-- EXERCISE OBJECTIVE --
Every line below needs to be transcribed without alteration, and no image may be carried over.

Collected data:
━━━━━━━━━━

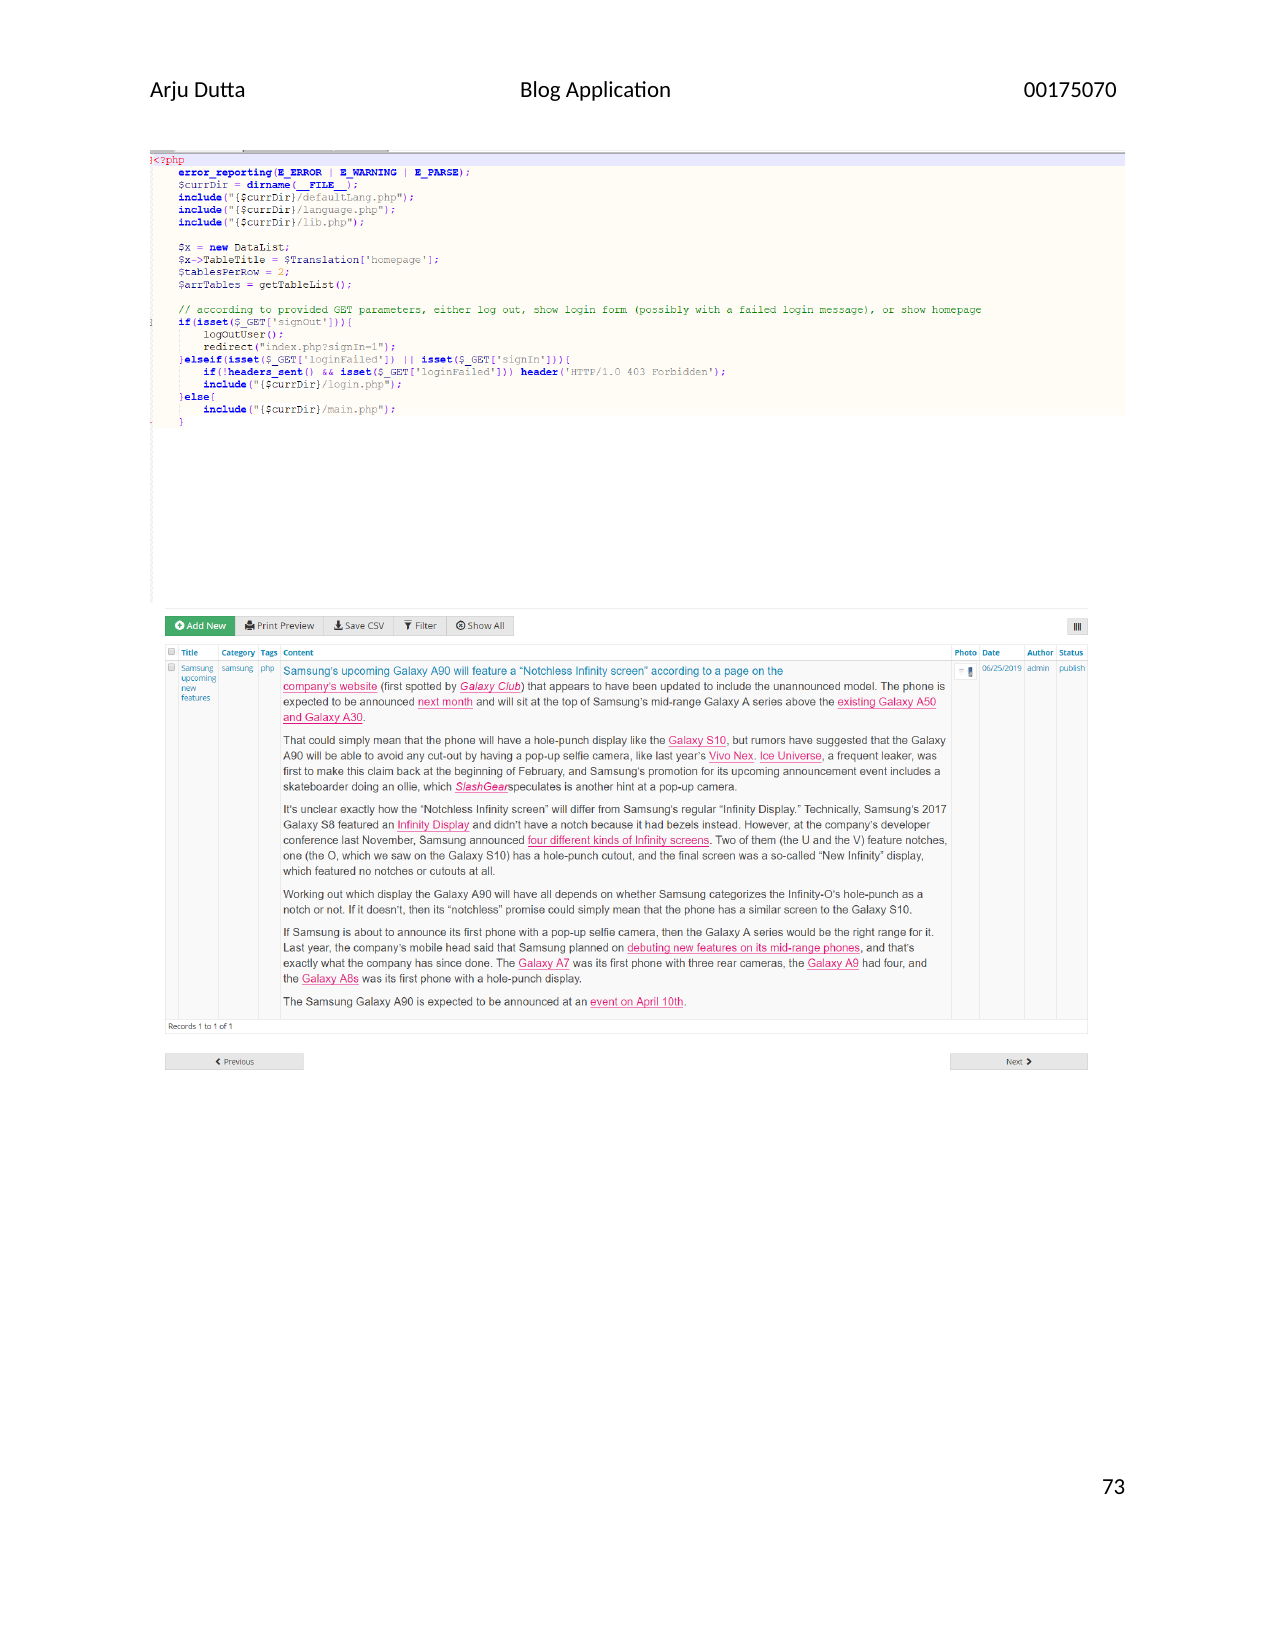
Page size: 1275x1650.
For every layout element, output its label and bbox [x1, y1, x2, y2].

picture [150, 605, 1125, 1094]
picture [150, 150, 1125, 603]
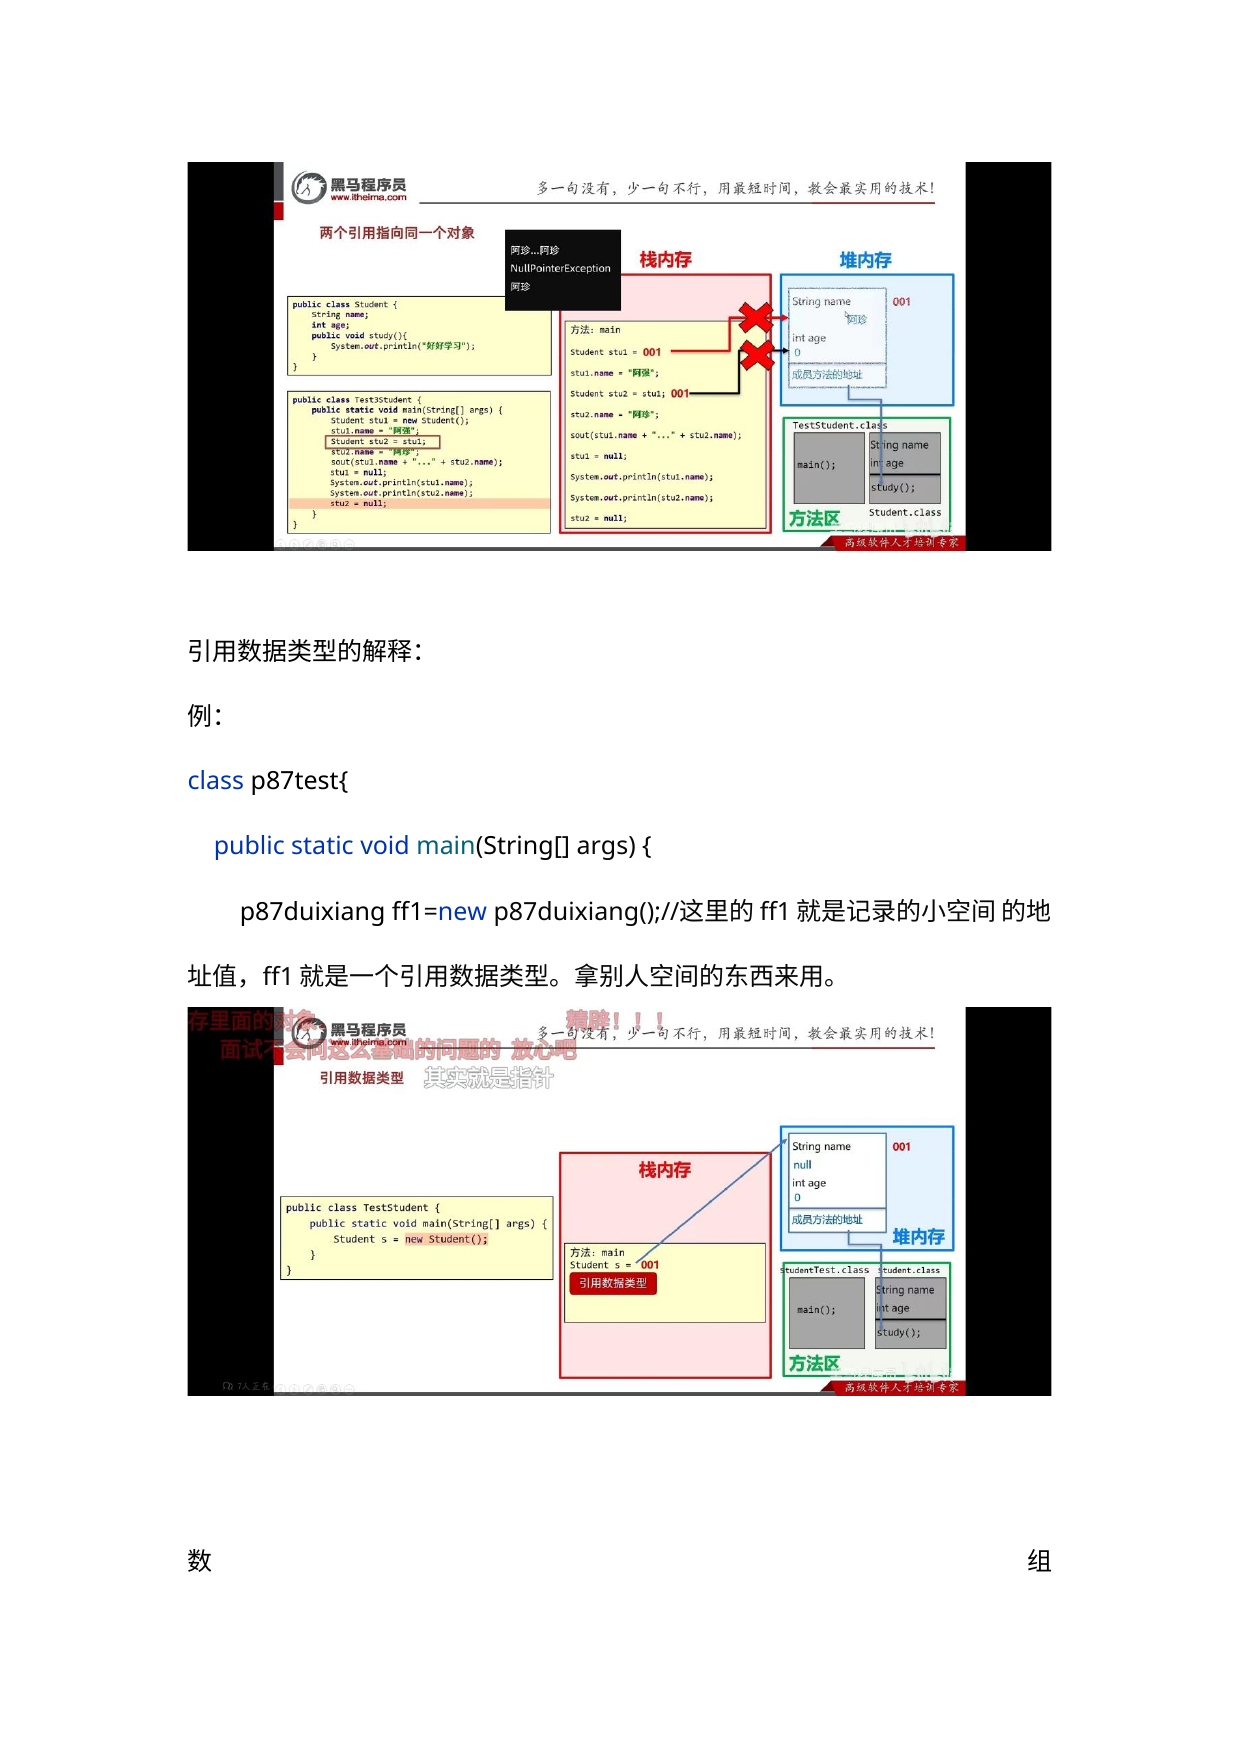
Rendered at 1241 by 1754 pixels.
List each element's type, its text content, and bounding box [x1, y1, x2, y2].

picture [187, 1007, 1052, 1396]
list 数组 [187, 1527, 1053, 1592]
picture [187, 162, 1052, 551]
list 引用数据类型的解释： [187, 617, 1053, 682]
text class p87test{ public static void main(String[] args) { p87duixiang ff1=new p87duixiang();//这里的ff1就是记录的小空间 的地址值，ff1就是一个引用数据类型。拿别人空间的东西来用。 [187, 747, 1053, 1007]
text 例： [187, 682, 1053, 747]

━━━━━━━━━━

-- REPLY TO THE TASK --
Page size: 1275x1650.
For every layout element, output its label and bbox [x1, y1, x2, y2].

picture [150, 605, 1125, 1094]
picture [150, 150, 1125, 603]
Rendered at 1241 by 1754 pixels.
List each element's type, its text content, and bounding box [x1, y1, x2, y2].

picture [187, 1007, 1052, 1396]
list 数组 [187, 1527, 1053, 1592]
picture [187, 162, 1052, 551]
list 引用数据类型的解释： [187, 617, 1053, 682]
text class p87test{ public static void main(String[] args) { p87duixiang ff1=new p87duixiang();//这里的ff1就是记录的小空间 的地址值，ff1就是一个引用数据类型。拿别人空间的东西来用。 [187, 747, 1053, 1007]
text 例： [187, 682, 1053, 747]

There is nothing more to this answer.